Never think you are alone in this journey. You will be amazed at how many of your friends are walking the same path. Find that person that will walk with you. In my case, it is my sister. THANK YOU GOD FOR GIVING ME A SISTER! We drink a lot of wine together!


Cleanliness Is Next To Godliness


It seems that bathing does not come naturally for anyone. If you are a parent then you remember bath time with your baby. Not once did that newborn hop in the bath tub, lather up with soap and declare they were clean and ready to start their day. Well, it seems that the same thing happens with a patient with dementia. I am not going to pretend that I understand this nor am I going to give you the key to solve this problem.
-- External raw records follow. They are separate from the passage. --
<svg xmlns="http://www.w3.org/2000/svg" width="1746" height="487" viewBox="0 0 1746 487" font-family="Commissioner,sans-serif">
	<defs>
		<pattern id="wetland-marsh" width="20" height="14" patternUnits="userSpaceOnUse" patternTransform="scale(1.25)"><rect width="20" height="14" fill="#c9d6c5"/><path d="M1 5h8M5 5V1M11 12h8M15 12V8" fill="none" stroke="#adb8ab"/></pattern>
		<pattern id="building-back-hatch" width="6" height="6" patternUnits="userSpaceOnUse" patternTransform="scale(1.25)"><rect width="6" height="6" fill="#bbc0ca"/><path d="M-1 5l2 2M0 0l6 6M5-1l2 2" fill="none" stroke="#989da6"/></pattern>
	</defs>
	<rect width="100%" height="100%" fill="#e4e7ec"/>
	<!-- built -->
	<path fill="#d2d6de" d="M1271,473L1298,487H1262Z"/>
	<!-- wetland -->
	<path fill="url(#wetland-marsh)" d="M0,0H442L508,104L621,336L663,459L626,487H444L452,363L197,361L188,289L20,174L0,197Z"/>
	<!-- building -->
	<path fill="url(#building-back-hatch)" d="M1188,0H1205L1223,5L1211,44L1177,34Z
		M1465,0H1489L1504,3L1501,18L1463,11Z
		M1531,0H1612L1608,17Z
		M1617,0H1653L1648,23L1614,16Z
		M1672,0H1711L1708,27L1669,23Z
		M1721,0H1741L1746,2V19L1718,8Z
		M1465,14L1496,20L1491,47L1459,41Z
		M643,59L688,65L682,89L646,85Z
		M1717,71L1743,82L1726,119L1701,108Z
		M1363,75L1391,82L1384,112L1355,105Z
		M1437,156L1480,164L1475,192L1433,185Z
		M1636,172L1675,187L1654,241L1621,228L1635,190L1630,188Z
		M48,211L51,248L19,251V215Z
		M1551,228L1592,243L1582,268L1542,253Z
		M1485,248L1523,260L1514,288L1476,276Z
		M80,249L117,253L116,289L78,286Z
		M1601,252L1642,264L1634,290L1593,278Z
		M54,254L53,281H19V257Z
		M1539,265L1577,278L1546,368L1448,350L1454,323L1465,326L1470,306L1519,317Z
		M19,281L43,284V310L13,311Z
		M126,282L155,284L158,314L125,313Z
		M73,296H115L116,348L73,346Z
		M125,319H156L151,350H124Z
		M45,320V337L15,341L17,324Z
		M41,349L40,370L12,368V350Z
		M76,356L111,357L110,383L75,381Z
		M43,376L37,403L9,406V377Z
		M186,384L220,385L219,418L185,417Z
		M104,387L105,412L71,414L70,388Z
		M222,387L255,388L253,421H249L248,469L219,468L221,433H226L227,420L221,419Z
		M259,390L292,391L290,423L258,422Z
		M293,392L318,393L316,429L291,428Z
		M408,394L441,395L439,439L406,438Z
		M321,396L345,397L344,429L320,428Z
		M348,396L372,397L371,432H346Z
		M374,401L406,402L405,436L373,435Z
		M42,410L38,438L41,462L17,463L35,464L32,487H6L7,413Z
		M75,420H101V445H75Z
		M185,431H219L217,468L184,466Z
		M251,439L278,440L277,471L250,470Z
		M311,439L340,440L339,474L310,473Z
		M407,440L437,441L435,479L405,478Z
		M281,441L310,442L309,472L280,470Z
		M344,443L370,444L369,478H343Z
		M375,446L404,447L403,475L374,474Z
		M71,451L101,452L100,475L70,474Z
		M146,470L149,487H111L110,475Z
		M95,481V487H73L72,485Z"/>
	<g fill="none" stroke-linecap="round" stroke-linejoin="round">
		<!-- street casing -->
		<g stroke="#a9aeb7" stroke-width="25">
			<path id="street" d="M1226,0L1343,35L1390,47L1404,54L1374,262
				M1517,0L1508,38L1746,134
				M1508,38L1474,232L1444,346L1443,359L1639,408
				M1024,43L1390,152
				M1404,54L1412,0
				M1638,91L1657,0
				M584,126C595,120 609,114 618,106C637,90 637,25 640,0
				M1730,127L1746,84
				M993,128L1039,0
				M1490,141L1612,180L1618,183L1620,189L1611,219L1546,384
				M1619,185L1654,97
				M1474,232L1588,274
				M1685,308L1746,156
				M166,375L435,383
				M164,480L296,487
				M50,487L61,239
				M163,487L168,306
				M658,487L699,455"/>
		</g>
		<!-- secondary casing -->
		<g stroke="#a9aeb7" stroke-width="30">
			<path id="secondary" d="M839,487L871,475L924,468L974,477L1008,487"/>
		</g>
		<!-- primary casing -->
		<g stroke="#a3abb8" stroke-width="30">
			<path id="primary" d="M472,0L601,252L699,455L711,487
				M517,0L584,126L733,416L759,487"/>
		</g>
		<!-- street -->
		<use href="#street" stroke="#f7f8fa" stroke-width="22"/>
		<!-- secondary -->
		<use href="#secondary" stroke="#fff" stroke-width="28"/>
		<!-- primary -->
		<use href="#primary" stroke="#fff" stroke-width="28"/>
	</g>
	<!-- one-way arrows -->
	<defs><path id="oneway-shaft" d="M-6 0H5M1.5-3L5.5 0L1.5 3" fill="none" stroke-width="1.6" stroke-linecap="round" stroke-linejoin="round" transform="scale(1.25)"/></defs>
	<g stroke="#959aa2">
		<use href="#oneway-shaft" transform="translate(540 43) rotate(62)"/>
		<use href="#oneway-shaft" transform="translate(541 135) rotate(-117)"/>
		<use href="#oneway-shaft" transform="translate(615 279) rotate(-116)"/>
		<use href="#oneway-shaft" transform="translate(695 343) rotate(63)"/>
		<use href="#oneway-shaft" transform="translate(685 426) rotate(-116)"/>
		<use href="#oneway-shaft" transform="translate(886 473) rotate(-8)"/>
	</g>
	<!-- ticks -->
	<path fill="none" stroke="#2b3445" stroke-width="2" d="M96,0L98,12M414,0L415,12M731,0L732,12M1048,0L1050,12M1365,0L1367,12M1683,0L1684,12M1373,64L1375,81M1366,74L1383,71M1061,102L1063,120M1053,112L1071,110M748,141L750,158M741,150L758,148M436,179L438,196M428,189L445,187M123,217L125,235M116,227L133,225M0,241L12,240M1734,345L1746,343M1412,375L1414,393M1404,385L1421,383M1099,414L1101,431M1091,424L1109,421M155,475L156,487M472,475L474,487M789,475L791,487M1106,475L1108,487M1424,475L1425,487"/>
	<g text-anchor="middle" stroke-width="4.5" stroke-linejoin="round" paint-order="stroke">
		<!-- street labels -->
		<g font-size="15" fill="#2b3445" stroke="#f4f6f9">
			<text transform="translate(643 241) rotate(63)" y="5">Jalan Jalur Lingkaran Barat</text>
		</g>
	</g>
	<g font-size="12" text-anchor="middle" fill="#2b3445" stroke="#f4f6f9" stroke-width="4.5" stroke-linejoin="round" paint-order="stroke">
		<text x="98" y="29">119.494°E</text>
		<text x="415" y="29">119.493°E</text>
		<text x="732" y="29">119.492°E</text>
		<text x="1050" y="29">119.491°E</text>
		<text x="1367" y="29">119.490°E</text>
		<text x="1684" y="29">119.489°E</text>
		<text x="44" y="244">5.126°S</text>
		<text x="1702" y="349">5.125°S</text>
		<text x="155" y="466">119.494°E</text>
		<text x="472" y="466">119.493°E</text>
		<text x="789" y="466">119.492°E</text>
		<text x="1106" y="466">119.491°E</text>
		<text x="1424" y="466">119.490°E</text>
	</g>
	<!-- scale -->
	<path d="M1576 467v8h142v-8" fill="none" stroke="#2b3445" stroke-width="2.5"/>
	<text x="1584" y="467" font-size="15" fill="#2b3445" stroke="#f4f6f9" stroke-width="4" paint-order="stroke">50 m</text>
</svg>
What I can do is tell you what I have learned through reading, watching videos and attending a support group.

I am sure that you have noticed that the simplest task can become very complicated for a person with dementia. Think about all the steps that you have to do to take a shower: go in the bathroom, turn on the water and get the water temperature just right, take off your clothes, get in the shower (without following), locate the soap and lather up, locate the washcloth and scrub away, put the soap back in the soap dish, rinse off, put away the washcloth, turn off the water, get out of the shower (without falling), grab the towel, dry off, put the towel away and get dressed! WOW! That is a lot of steps. And to think we think a shower is relaxing.

So how do you make your loved one take a shower? We have tried many things. Some work and some don’t. Some work today and not tomorrow. Trial and error and as I mentioned earlier little white lies become very helpful.
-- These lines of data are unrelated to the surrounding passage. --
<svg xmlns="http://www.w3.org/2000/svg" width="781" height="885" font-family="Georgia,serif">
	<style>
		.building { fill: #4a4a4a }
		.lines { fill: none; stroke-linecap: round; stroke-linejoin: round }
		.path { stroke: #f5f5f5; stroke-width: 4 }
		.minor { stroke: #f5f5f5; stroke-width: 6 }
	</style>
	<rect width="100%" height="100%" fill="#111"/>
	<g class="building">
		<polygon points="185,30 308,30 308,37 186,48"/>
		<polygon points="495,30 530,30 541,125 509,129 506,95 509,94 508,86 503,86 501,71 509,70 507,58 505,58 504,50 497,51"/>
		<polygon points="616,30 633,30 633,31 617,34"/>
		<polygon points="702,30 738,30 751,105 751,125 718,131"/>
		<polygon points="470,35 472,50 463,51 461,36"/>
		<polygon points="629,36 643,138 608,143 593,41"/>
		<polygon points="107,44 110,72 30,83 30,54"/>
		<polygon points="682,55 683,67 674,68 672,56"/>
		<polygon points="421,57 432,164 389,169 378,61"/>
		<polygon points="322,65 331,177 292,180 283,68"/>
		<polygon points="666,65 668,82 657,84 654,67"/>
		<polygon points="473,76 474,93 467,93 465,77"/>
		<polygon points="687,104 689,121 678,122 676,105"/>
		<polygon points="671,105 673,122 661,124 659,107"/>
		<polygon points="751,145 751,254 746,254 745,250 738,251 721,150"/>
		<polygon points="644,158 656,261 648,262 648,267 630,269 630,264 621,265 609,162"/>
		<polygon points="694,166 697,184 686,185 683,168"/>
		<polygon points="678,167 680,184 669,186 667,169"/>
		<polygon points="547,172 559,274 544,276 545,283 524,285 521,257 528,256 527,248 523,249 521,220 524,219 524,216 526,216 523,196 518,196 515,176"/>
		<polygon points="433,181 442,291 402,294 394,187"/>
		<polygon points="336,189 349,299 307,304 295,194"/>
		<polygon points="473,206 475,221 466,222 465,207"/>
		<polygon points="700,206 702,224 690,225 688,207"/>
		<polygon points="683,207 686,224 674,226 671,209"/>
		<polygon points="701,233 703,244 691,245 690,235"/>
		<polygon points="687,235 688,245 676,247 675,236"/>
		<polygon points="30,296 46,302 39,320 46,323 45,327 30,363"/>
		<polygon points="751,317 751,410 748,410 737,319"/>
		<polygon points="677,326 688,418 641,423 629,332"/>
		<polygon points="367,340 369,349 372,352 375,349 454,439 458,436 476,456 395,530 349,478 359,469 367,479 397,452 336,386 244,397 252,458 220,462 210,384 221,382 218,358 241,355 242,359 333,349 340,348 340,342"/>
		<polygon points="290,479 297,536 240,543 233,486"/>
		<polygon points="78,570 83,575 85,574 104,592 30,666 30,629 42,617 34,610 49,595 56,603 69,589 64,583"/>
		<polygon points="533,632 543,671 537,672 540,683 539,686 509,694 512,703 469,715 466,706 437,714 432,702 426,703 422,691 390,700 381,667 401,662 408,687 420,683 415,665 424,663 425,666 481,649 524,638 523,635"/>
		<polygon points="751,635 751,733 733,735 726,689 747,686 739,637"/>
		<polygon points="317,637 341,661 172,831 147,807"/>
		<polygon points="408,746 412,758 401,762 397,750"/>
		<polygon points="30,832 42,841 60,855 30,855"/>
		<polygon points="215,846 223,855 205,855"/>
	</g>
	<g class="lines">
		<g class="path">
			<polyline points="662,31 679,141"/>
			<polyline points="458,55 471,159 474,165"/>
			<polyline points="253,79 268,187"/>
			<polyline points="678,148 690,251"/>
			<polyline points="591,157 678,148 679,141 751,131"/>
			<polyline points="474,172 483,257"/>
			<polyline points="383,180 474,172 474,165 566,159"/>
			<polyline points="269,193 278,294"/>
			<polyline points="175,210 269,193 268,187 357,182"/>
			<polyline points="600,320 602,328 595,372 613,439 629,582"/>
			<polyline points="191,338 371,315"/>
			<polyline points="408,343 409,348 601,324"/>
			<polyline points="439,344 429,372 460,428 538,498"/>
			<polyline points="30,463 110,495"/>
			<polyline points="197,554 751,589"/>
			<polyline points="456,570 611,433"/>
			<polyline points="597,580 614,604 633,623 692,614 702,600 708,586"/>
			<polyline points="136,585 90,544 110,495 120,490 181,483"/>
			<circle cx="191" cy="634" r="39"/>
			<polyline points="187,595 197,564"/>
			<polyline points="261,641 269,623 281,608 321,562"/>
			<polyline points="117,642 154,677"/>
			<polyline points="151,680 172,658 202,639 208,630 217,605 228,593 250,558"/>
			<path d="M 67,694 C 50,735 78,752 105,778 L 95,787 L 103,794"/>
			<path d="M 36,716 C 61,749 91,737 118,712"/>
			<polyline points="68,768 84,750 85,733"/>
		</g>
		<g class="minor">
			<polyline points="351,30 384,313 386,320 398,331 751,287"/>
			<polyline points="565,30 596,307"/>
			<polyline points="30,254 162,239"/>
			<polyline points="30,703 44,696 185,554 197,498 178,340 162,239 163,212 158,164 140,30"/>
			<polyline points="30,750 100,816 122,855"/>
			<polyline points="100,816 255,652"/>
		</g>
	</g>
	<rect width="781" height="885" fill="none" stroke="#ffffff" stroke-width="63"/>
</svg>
My mom has told my dad that he needs to smell nice because they are going out or someone is coming over. Someone in our support group told the story of a retired nurse that had Alzheimer’s and the staff would tell her she had to make a presentation to the new nurses. Some have told their loved one that it is a community rule that everyone take a shower each day.

I have also been told that a person with dementia might be more likely to take a shower if someone is in the bathroom with them. This can be tricky with a small bathroom and you have to consider the person’s privacy. My parents live at Brookdale and the bathrooms are much smaller than their enormous bathroom at their house. I suggested that my mom tell dad to use the bathroom connected to their bedroom. The door has been removed from that bathroom so that my mom’s wheelchair can easily enter the bathroom. My dad can shower in the bathroom while she waits on him in the bedroom. That way she can look out for him and they can talk while he cleans up for the day.

Another thing to consider, do they really need a bath every day? Maybe and maybe not. You can also change the pattern for showering. I know that I said routines are important but if dad does not want to shower in the morning then try again in the afternoon or before bed. You just have to play it by ear.

BUT  . . . be sure they bathe at some point. My smart father has figured out that if he does not want to take a bath he can go in  the bathroom, close the door and the run the water without ever getting in! He is so smart! But we are onto him now!!